God help them, they are in bigger trouble than I thought.

4 comments:

Anonymous said...

I can't do it. I can't watch that video this early in the morning.

Rush doesn't seem to have a problem with the poor when he goes to the Dominican with a bag of Viagra. His ideas on what should happen to drug users don't seem so extreme now that he has been caught with both hands in the candy jar. How he convinces millions of poor Republicans that trickle down economics is good for them, I don't know.

The failure of liberalism isn't in an unrealistic sympathy for the poor, it is in the belief that government is benign in nature. That government by the rich for the poor can exist at all.

Kel said...

Rush doesn't seem to have a problem with the poor when he goes to the Dominican with a bag of Viagra.

Amen.

The failure of liberalism isn't in an unrealistic sympathy for the poor, it is in the belief that government is benign in nature.

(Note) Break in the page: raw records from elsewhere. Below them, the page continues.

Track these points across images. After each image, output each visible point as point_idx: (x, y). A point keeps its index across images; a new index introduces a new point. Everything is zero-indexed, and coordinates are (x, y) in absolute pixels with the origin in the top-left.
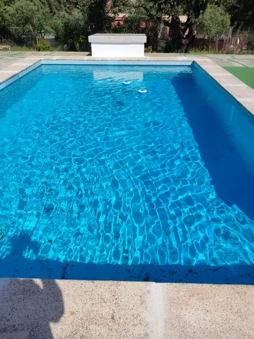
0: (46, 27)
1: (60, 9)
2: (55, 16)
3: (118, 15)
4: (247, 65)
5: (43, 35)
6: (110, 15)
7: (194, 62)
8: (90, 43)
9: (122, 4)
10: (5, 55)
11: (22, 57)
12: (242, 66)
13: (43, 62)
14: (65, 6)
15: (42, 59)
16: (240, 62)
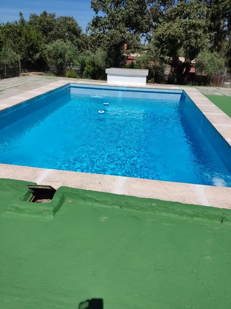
0: (75, 61)
1: (86, 48)
2: (82, 53)
3: (130, 55)
4: (226, 94)
5: (71, 66)
6: (124, 54)
7: (183, 90)
8: (106, 74)
9: (133, 47)
10: (42, 78)
11: (56, 80)
12: (221, 95)
13: (71, 85)
14: (91, 47)
15: (71, 82)
16: (221, 92)
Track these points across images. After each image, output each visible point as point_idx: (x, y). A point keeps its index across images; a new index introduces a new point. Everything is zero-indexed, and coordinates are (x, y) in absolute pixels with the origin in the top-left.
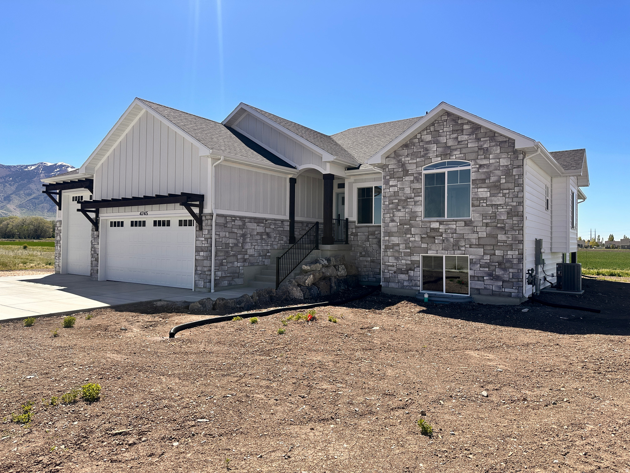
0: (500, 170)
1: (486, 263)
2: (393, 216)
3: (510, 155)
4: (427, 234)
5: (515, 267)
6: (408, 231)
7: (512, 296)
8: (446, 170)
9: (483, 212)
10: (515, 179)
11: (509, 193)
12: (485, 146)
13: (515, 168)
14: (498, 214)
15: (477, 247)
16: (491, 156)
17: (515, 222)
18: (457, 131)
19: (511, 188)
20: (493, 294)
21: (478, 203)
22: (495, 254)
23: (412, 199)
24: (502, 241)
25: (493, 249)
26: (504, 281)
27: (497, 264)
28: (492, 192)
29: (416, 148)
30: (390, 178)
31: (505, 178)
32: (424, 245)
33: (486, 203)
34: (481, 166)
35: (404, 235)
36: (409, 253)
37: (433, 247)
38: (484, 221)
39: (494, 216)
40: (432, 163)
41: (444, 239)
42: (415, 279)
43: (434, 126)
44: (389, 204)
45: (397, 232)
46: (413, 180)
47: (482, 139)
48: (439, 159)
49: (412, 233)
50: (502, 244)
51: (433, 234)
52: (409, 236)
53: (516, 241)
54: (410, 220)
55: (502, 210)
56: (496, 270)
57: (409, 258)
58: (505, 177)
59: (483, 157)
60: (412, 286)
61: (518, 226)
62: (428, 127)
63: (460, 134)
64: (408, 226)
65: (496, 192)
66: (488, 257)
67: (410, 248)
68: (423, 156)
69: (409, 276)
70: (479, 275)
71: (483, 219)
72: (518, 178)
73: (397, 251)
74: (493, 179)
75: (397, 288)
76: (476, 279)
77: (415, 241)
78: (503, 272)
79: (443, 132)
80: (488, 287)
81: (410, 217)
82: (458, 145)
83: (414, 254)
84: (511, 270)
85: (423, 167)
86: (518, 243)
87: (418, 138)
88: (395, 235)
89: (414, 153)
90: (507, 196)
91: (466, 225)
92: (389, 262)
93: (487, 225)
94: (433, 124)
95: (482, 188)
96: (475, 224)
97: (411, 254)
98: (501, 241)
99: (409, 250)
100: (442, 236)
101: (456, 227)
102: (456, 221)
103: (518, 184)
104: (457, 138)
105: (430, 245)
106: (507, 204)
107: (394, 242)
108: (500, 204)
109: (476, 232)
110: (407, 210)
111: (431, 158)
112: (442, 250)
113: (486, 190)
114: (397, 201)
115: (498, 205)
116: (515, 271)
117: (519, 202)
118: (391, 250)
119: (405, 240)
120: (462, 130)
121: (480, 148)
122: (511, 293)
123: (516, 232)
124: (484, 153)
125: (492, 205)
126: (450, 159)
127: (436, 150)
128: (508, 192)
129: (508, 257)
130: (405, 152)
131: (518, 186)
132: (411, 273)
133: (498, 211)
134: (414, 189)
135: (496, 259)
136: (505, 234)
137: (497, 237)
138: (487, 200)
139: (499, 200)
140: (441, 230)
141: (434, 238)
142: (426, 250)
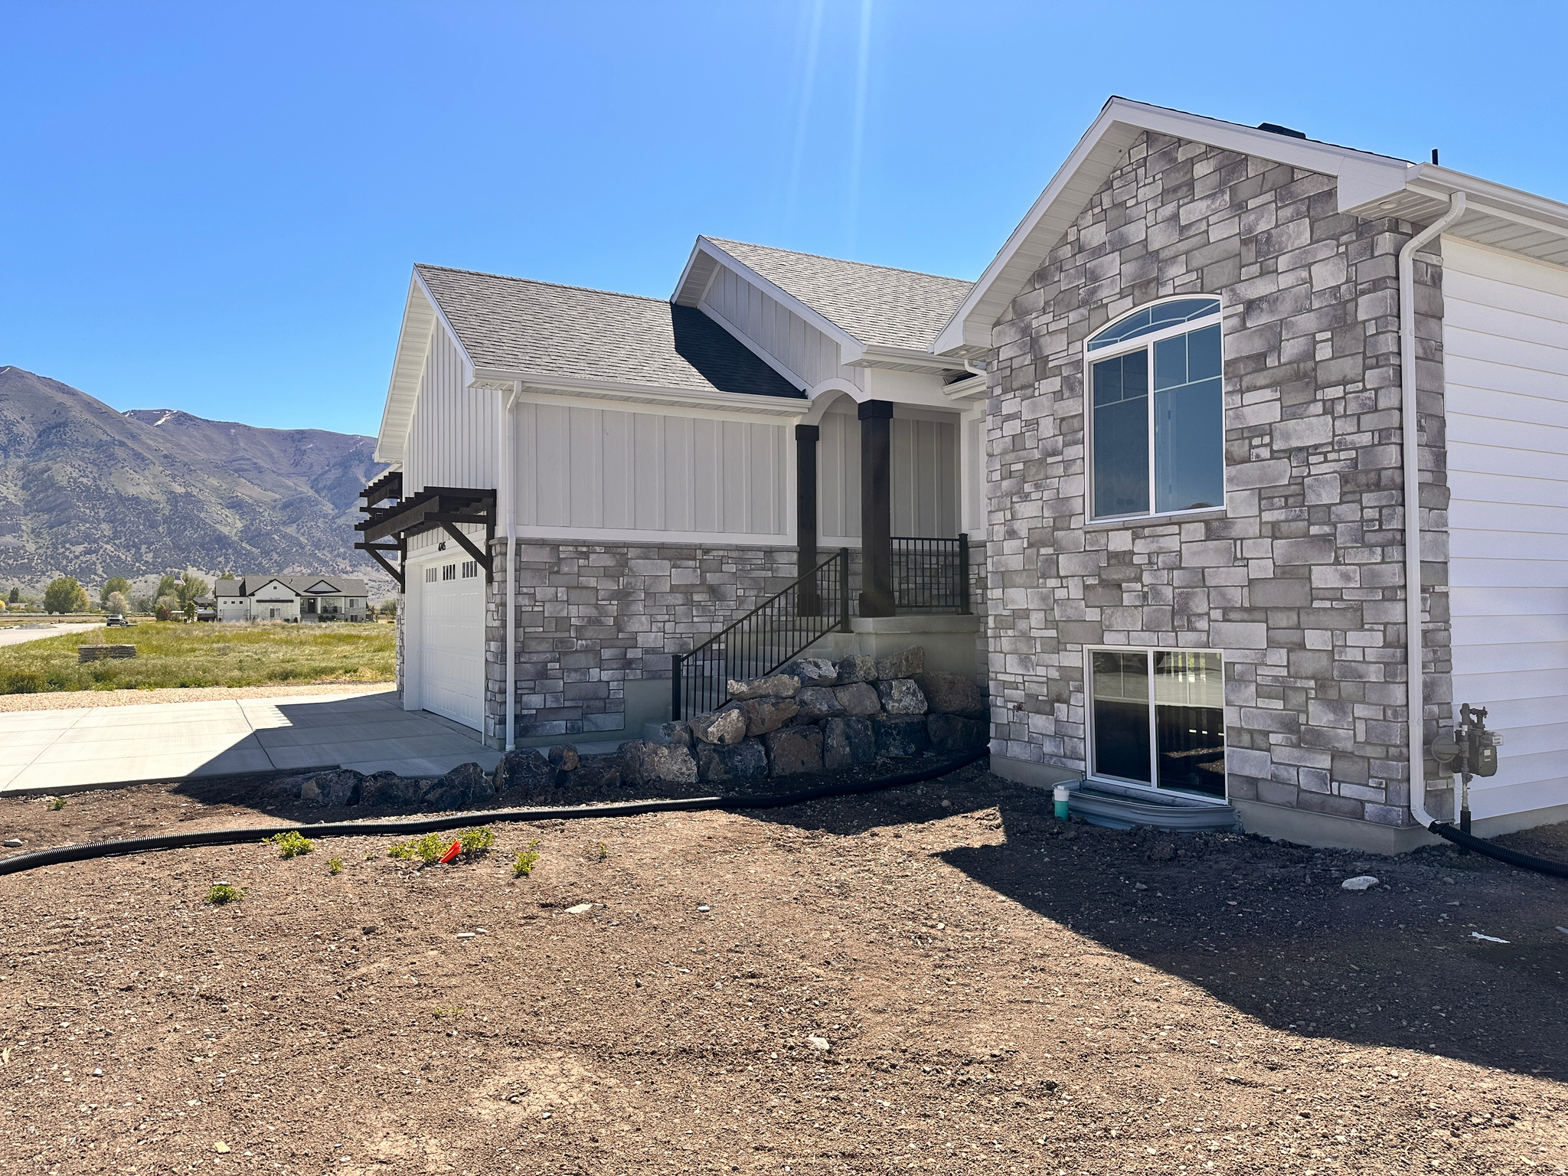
0: (1312, 310)
1: (1276, 678)
2: (1013, 518)
3: (1347, 245)
4: (1099, 576)
5: (1373, 697)
6: (1051, 567)
7: (1367, 817)
8: (1147, 341)
9: (1261, 481)
10: (1366, 337)
11: (1343, 398)
12: (1263, 226)
13: (1363, 293)
14: (1310, 487)
15: (1246, 616)
16: (1283, 263)
17: (1369, 514)
18: (1175, 190)
19: (1351, 375)
20: (1302, 802)
21: (1247, 448)
22: (1302, 646)
23: (1059, 454)
24: (1327, 594)
25: (1298, 627)
26: (1335, 755)
27: (1312, 683)
28: (1289, 400)
29: (1065, 277)
30: (1004, 392)
31: (1331, 339)
32: (1093, 615)
33: (1270, 444)
34: (1251, 305)
35: (1041, 580)
36: (1054, 643)
37: (1118, 620)
38: (1267, 516)
39: (1297, 494)
40: (1108, 320)
41: (1146, 589)
42: (1070, 733)
43: (1110, 191)
44: (1002, 479)
45: (1024, 570)
46: (1061, 391)
47: (1251, 204)
48: (1129, 301)
49: (1062, 574)
50: (1328, 604)
51: (1115, 575)
52: (1052, 582)
53: (1373, 589)
54: (1055, 528)
55: (1325, 468)
56: (1311, 708)
57: (1054, 659)
58: (1328, 335)
59: (1255, 269)
60: (1065, 756)
61: (1380, 529)
62: (1097, 199)
63: (1186, 200)
64: (1050, 550)
65: (1301, 398)
66: (1279, 656)
67: (1055, 625)
68: (1084, 303)
69: (1057, 721)
70: (1256, 727)
71: (1261, 511)
72: (1378, 333)
73: (1023, 634)
74: (1291, 349)
75: (1026, 761)
76: (1246, 739)
77: (1068, 599)
78: (1331, 717)
79: (1137, 203)
80: (1283, 773)
81: (1055, 519)
82: (1180, 241)
83: (1069, 647)
84: (1360, 711)
85: (1086, 341)
86: (1384, 599)
87: (1070, 243)
88: (1018, 580)
89: (1061, 296)
90: (1339, 408)
91: (1210, 534)
92: (1006, 673)
93: (1275, 532)
94: (1109, 185)
95: (1256, 388)
96: (1237, 531)
97: (1058, 646)
98: (1321, 594)
99: (1053, 633)
100: (1139, 579)
101: (1181, 543)
102: (1179, 524)
103: (1377, 357)
104: (1176, 216)
105: (1108, 611)
106: (1339, 442)
107: (1017, 603)
108: (1316, 447)
109: (1243, 558)
110: (1047, 495)
111: (1107, 304)
112: (1142, 630)
113: (1268, 394)
114: (1021, 466)
115: (1307, 448)
116: (1374, 713)
117: (1380, 431)
118: (1010, 632)
119: (1044, 599)
120: (1191, 184)
121: (1248, 239)
122: (1362, 802)
123: (1372, 553)
124: (1258, 253)
125: (1289, 453)
126: (1158, 298)
127: (1120, 274)
128: (1341, 394)
129: (1350, 655)
130: (1040, 296)
131: (1377, 366)
132: (1061, 709)
133: (1309, 475)
134: (1062, 420)
135: (1309, 664)
136: (1337, 562)
137: (1310, 579)
138: (1274, 434)
139: (1313, 430)
140: (1136, 560)
141: (1120, 586)
142: (1099, 631)
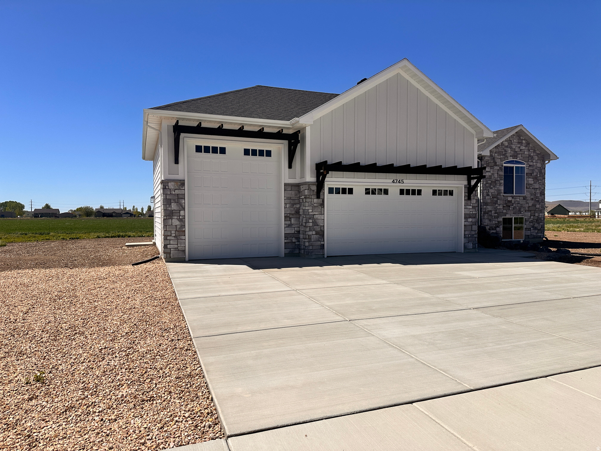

I don't think either Republican or Democratic governments are benign in nature, but they both represent the interests of entirely different groups of people.

Bush seemed to look after big business, Obama appears to want to help the middle class.

I know which I prefer.

Anonymous said...

Yes, we have done an excellent job on settling for the lesser of two evils.

Kel said...

I am not sure that looking after the interests of the many rather than the few is, "settling for the lesser of two evils".